Someone from the neighboring international set tried to join them, offering, — Just imagine Victor Hugo wanting the whole city of Paris renamed for him! This credential earned cold stares, frightening, not for their severity, but for the very bleakness of the faces engaged.
— I hear you're going over, said Bildow's shorter friend, bleakly accusing.
— Yes, in a month or two. I want to see for myself, said Bildow, fingering his brown and yellow tie, bleakly defensive. Then he added, — It's funny that Max isn't here.
— What's so funny about it? That wise bastard. .
— He usually shows up at these cocktail parties, said Bildow.
— What the hell ever made you print that poem of his, in the last issue? The one about Beauty disdaining to destroy him, that one.
— Well, we… It was. .
— Did you see his paintings? Crap, all of them, even if he has got a sense of form.
— She looks like a good lay, said the stubby poet. — That blonde over there.
— Do you know who that is? It's that dumb God damn Radcliffe girl, Edna, the one who screwed me up on that Rilke piece, the one thing I've written that's worth everything else put together, because I understood Rilke, I understood him because he understood suffering, he respected human suffering, not like these snotty kids who are writing now. . He put his glass down empty, saw another, full, and picked it up before its owner had finished saying, — It's like the movies because there's everything spread out for you, and you just have to react, like at the movies you don't have to pay with your real emotions, you don't have to do anything. .
— And who's that over there, with all the queers around her? Agnes Deigh?
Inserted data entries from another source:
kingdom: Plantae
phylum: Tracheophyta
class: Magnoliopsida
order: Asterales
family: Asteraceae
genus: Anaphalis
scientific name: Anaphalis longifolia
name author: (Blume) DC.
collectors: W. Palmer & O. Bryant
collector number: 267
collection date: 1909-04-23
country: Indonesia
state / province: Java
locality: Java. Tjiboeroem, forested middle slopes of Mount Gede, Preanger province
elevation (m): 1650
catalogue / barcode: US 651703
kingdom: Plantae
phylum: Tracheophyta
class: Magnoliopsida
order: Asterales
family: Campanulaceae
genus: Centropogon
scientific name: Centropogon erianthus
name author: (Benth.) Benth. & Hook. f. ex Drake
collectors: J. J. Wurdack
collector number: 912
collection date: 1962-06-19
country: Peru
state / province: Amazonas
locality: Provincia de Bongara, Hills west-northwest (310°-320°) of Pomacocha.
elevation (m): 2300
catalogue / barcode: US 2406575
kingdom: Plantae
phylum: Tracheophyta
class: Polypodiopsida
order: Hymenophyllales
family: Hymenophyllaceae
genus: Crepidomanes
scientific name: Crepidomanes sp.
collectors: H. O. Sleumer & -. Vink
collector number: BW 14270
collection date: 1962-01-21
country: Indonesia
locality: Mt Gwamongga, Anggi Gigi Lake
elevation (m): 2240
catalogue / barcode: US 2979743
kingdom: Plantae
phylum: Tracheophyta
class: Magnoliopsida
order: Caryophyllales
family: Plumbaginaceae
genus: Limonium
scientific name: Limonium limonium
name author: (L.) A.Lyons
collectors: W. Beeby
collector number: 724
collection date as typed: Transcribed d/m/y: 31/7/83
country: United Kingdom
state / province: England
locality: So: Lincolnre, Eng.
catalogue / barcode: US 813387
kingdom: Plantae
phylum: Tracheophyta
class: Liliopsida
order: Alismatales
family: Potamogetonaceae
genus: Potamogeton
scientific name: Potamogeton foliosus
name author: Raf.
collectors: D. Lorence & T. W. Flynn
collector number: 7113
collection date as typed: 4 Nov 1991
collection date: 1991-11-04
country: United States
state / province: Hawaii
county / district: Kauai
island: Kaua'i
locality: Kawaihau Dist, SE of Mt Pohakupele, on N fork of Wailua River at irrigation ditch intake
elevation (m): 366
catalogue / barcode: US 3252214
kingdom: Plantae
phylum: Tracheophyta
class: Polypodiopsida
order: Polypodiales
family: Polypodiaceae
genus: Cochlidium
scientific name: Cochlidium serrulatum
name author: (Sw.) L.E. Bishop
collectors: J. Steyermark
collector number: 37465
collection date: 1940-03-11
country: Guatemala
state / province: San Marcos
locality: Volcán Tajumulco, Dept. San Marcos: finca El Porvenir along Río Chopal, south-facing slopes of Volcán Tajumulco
Jesus Christ, I should think she'd get sick of playing mother to every God damn fairy in the city.
Esther had sat down on the couch because it was the only place in the room to sit. At one moment, she had thought that if she did not sit down, she might fall; but even now, sitting, she felt that she was falling, and she forced her back against the back of the couch, raising her chin as though trying to surface, for it was not a sense of tumbling through air, the limbs absurdly extended and unaccounted for, toward sudden impact which would so abruptly account for their ridiculous efforts in an unalterable pattern of incongruous torsions; but of falling in water where no bottom waited to delineate finality. With penetration peculiar to distance, every sound seemed to reach her, though it was perhaps her own doing, trying to escape the sounds nearest her by straining for those beyond.
— Maladjusted? To this? Well thank God I am. If I wasn't I'd go crazy, someone said across the room, while she listened.
— But you've got to understand New York, it's a social experience.